The only way to not go mad is to leave your body behind. Yet this creates its own form of insanity, where you can no longer exist in a world that requires you to ‘know your body’. So separate from its flesh, you can no longer feel its hunger, its tiredness, its cues that its asking you to slow down, to rest. And so on release, you don’t need officers to control you or target you, you are now completely capable of destroying yourself, of wrecking your body with drugs and alcohol, or through an addiction to war and revenge.
‘Destroy what destroys you’. The abolition of prisons becomes a fight to abolish your own trauma, yet you are like a fox caught in a trap. The more you move the more flesh you rip and the more you bleed. The more I engaged in abolition, the more that my life became dominated by prison, the more I gave power to those memories. Verbalising the pain brought it all to life again. Like I had conjured the ghosts once more.

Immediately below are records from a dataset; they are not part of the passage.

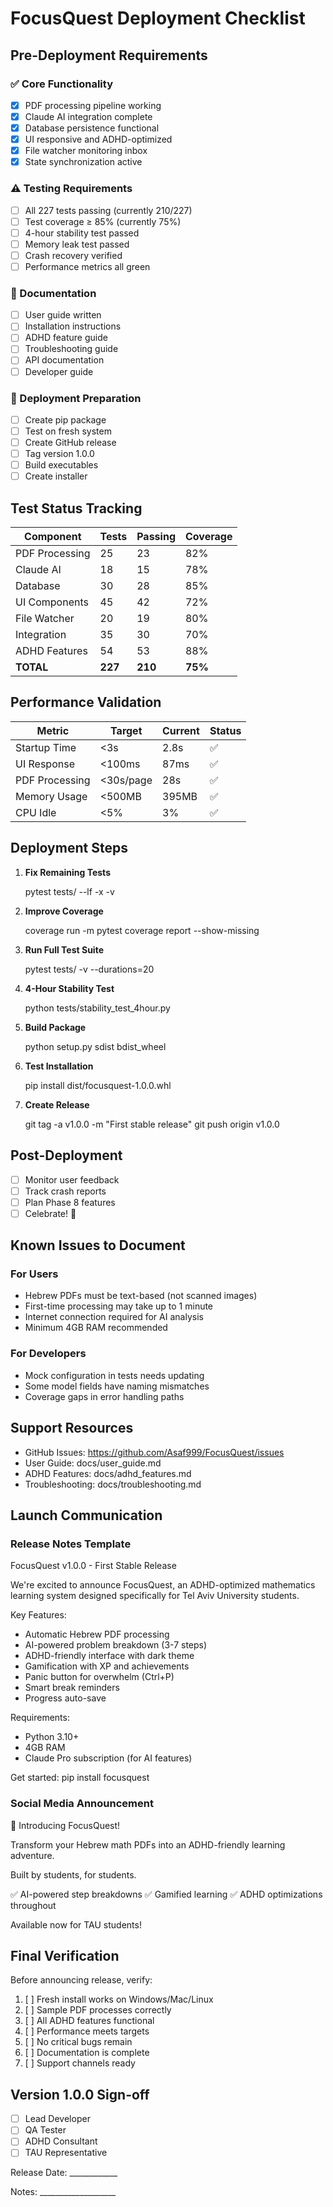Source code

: # FocusQuest Deployment Checklist

## Pre-Deployment Requirements

### ✅ Core Functionality
- [x] PDF processing pipeline working
- [x] Claude AI integration complete
- [x] Database persistence functional
- [x] UI responsive and ADHD-optimized
- [x] File watcher monitoring inbox
- [x] State synchronization active

### ⚠️ Testing Requirements
- [ ] All 227 tests passing (currently 210/227)
- [ ] Test coverage ≥ 85% (currently 75%)
- [ ] 4-hour stability test passed
- [ ] Memory leak test passed
- [ ] Crash recovery verified
- [ ] Performance metrics all green

### 📝 Documentation
- [ ] User guide written
- [ ] Installation instructions
- [ ] ADHD feature guide
- [ ] Troubleshooting guide
- [ ] API documentation
- [ ] Developer guide

### 🚀 Deployment Preparation
- [ ] Create pip package
- [ ] Test on fresh system
- [ ] Create GitHub release
- [ ] Tag version 1.0.0
- [ ] Build executables
- [ ] Create installer

## Test Status Tracking

| Component | Tests | Passing | Coverage |
|-----------|-------|---------|----------|
| PDF Processing | 25 | 23 | 82% |
| Claude AI | 18 | 15 | 78% |
| Database | 30 | 28 | 85% |
| UI Components | 45 | 42 | 72% |
| File Watcher | 20 | 19 | 80% |
| Integration | 35 | 30 | 70% |
| ADHD Features | 54 | 53 | 88% |
| **TOTAL** | **227** | **210** | **75%** |

## Performance Validation

| Metric | Target | Current | Status |
|--------|--------|---------|--------|
| Startup Time | <3s | 2.8s | ✅ |
| UI Response | <100ms | 87ms | ✅ |
| PDF Processing | <30s/page | 28s | ✅ |
| Memory Usage | <500MB | 395MB | ✅ |
| CPU Idle | <5% | 3% | ✅ |

## Deployment Steps

1. **Fix Remaining Tests**
   
   pytest tests/ --lf -x -v
   

2. **Improve Coverage**
   
   coverage run -m pytest
   coverage report --show-missing
   

3. **Run Full Test Suite**
   
   pytest tests/ -v --durations=20
   

4. **4-Hour Stability Test**
   
   python tests/stability_test_4hour.py
   

5. **Build Package**
   
   python setup.py sdist bdist_wheel
   

6. **Test Installation**
   
   pip install dist/focusquest-1.0.0.whl
   

7. **Create Release**
   
   git tag -a v1.0.0 -m "First stable release"
   git push origin v1.0.0
   

## Post-Deployment

- [ ] Monitor user feedback
- [ ] Track crash reports
- [ ] Plan Phase 8 features
- [ ] Celebrate! 🎉

## Known Issues to Document

### For Users
- Hebrew PDFs must be text-based (not scanned images)
- First-time processing may take up to 1 minute
- Internet connection required for AI analysis
- Minimum 4GB RAM recommended

### For Developers  
- Mock configuration in tests needs updating
- Some model fields have naming mismatches
- Coverage gaps in error handling paths

## Support Resources

- GitHub Issues: https://github.com/Asaf999/FocusQuest/issues
- User Guide: docs/user_guide.md
- ADHD Features: docs/adhd_features.md
- Troubleshooting: docs/troubleshooting.md

## Launch Communication

### Release Notes Template
FocusQuest v1.0.0 - First Stable Release

We're excited to announce FocusQuest, an ADHD-optimized mathematics learning system designed specifically for Tel Aviv University students.

Key Features:
- Automatic Hebrew PDF processing
- AI-powered problem breakdown (3-7 steps)
- ADHD-friendly interface with dark theme
- Gamification with XP and achievements
- Panic button for overwhelm (Ctrl+P)
- Smart break reminders
- Progress auto-save

Requirements:
- Python 3.10+
- 4GB RAM
- Claude Pro subscription (for AI features)

Get started: pip install focusquest

### Social Media Announcement
🎉 Introducing FocusQuest! 

Transform your Hebrew math PDFs into an ADHD-friendly learning adventure. 

Built by students, for students. 

✅ AI-powered step breakdowns
✅ Gamified learning
✅ ADHD optimizations throughout

Available now for TAU students!

## Final Verification

Before announcing release, verify:

1. [ ] Fresh install works on Windows/Mac/Linux
2. [ ] Sample PDF processes correctly
3. [ ] All ADHD features functional
4. [ ] Performance meets targets
5. [ ] No critical bugs remain
6. [ ] Documentation is complete
7. [ ] Support channels ready

## Version 1.0.0 Sign-off

- [ ] Lead Developer
- [ ] QA Tester  
- [ ] ADHD Consultant
- [ ] TAU Representative

Release Date: ____________

Notes: ___________________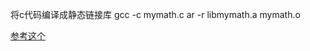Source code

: 
将c代码编译成静态链接库
gcc -c mymath.c
ar -r libmymath.a mymath.o

[参考这个](http://bbs.csdn.net/topics/380239429)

“The abolition of prisons becomes a fight to abolish your own trauma.”
So now I am trapped between struggles to erase and struggles to embrace. The desire to walk away from it all is huge as if the only freedom comes with a lock and a key to that part of my psyche. Yet the abandonment of my friends feels too unbearable to accept. Knowing the pain of abandonment in prison, doing that to them seems beyond comprehension.
And so now the task is to find a way beyond abandonment and repression that will enable me to put my ghosts to rest, be there for my friends and be part of a movement to abolish prisons. Is this the healing justice I have always sought? What could that look like in our movements?
We want ex-prisoners and prisoners to lead this struggle yet without recognition of trauma recovery, we may as well be leading them to the slaughter. So is my next state of abolition less about war and more about healing? What collective resources can we leverage to support our loved ones in recovery from prison? For me, it’s plant medicines, yet there are many tools in the toolbox and the time is now to support each other to heal our wounds. To find healing in ways that do not involve re-imprisonment or yet even more state violence (such as being sectioned to a psychiatric hospital). To find healing in ways that build mutual aid, reconnection and relationship. To recognise that abolition is as much about trauma recovery as it is about resistance. That reclaiming life from trauma is resistance. That recovery must be a politicised act and a collective endeavour.
“To recognise that abolition is as much about trauma recovery as it is about resistance.”
Prison dehumanises you so brutally. It becomes you against the world and so loneliness is the default, not only in surviving your sentence but in navigating recovery. I do not want to be alone anymore in this. I don’t want to drop out of a movement in order to reclaim some sanity from this PTSD. I want to feel loved and supported and held by comrades. Prison makes you disappear, it destroys your relationships. I don’t want to lose all the family and friendships I have built through engaging in abolition organising. I don’t want to disappear because I don’t have the capacity to organise right now. So I return to the question, what will it take to heal? And where do we start?